Slovenia on Saturday said it was confident its newly-adopted action plan would stabilize public finances and lead to an economic recovery, a day after international ratings agency Fitch downgraded the crisis-hit country by one notch.
"The consolidation of public finances will follow the objectives that have been clearly set. We will efficiently carry out all the necessary measures drawn in its stability and reform programs," Slovenia's finance ministry said in a statement in response to the downgrade.
"Once the banks' capital adequacy is reached and companies' debts are cleared we expect a stable macroeconomic environment that will lead to economic recovery already in 2014," it added.

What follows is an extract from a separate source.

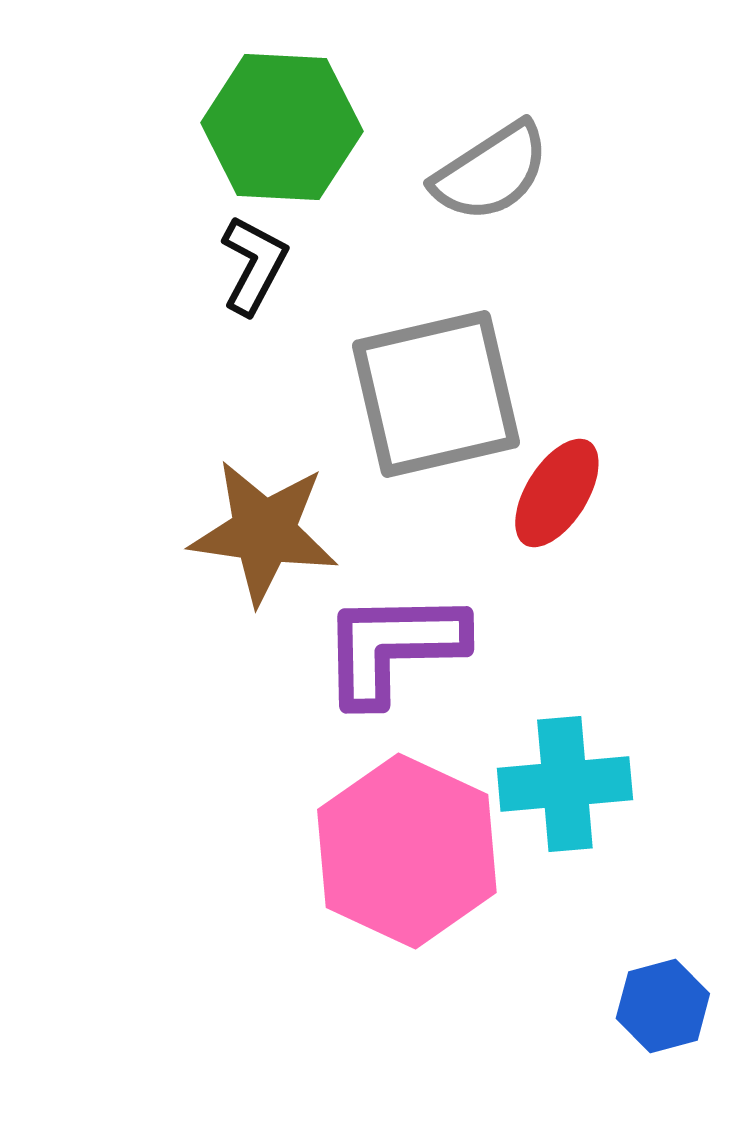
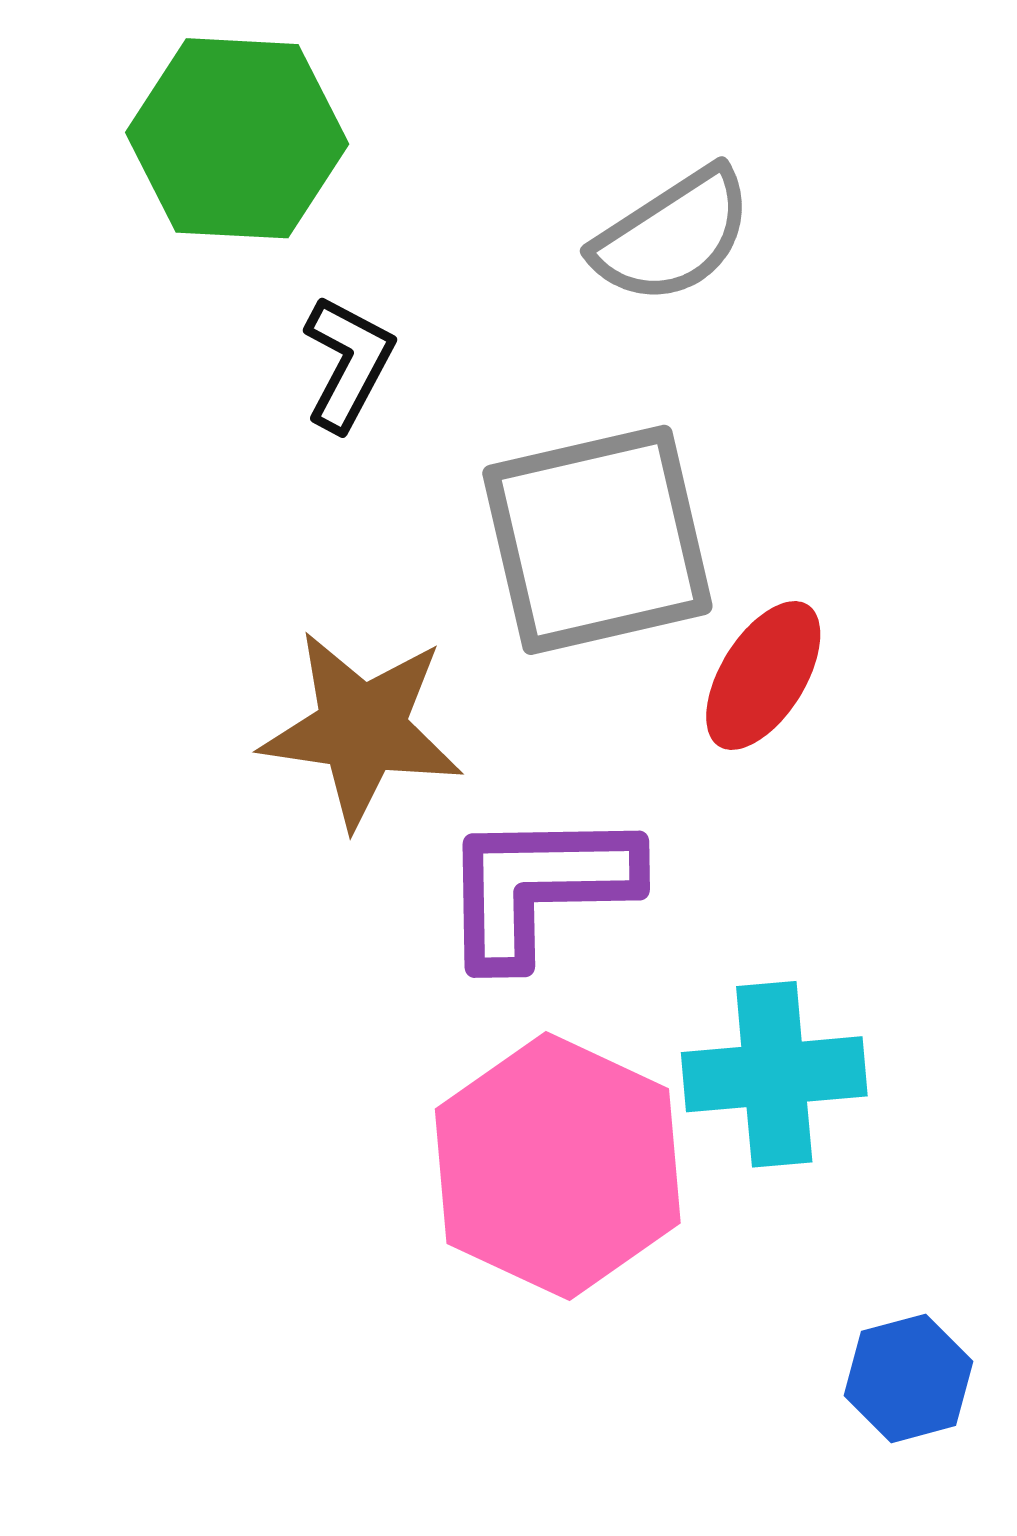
green hexagon: (282, 127) -> (237, 138), moved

Fitch on Friday cut the nation's main debt rating to 'BBB+' from A-, with a negative outlook, saying Slovenia's "macroeconomic and fiscal outlook has deteriorated significantly".
"The agency now forecasts a 2.0 percent contraction in real GDP in 2013 and a decline of 0.3 percent in 2014, when Slovenia is expected to be one of only two eurozone economies to contract," Fitch said.
Slovenia has been widely tipped as the next country to require a bailout from the European Union and International Monetary Fund, and the ratings downgrade could substantially raise the cost of borrowing for Ljubljana.
The Slovenian government earlier this month adopted an action plan to bolster the economy and underpin its troubled banking system, including through privatizations, tax increases and austerity measures.
But the European Commission in Brussels warned this week that Slovenia may not have done enough to dispel fears it could become the eurozone's sixth bailout case.
Last month, Moody's downgraded Slovenia by two notches to junk status, with a negative outlook.
Slovenian Prime Minister Alenka Bratusek said in an interview on Saturday that the government was considering legal procedures against Moody's for having announced the downgrade during an issue of dollar-denominated bonds that had to be interrupted for 48 hours.
"No rating agency should be allowed to do what they (Moody's) did," Bratusek told the daily Vecer, adding: "They hampered without any justification the issue of Slovenian state bonds."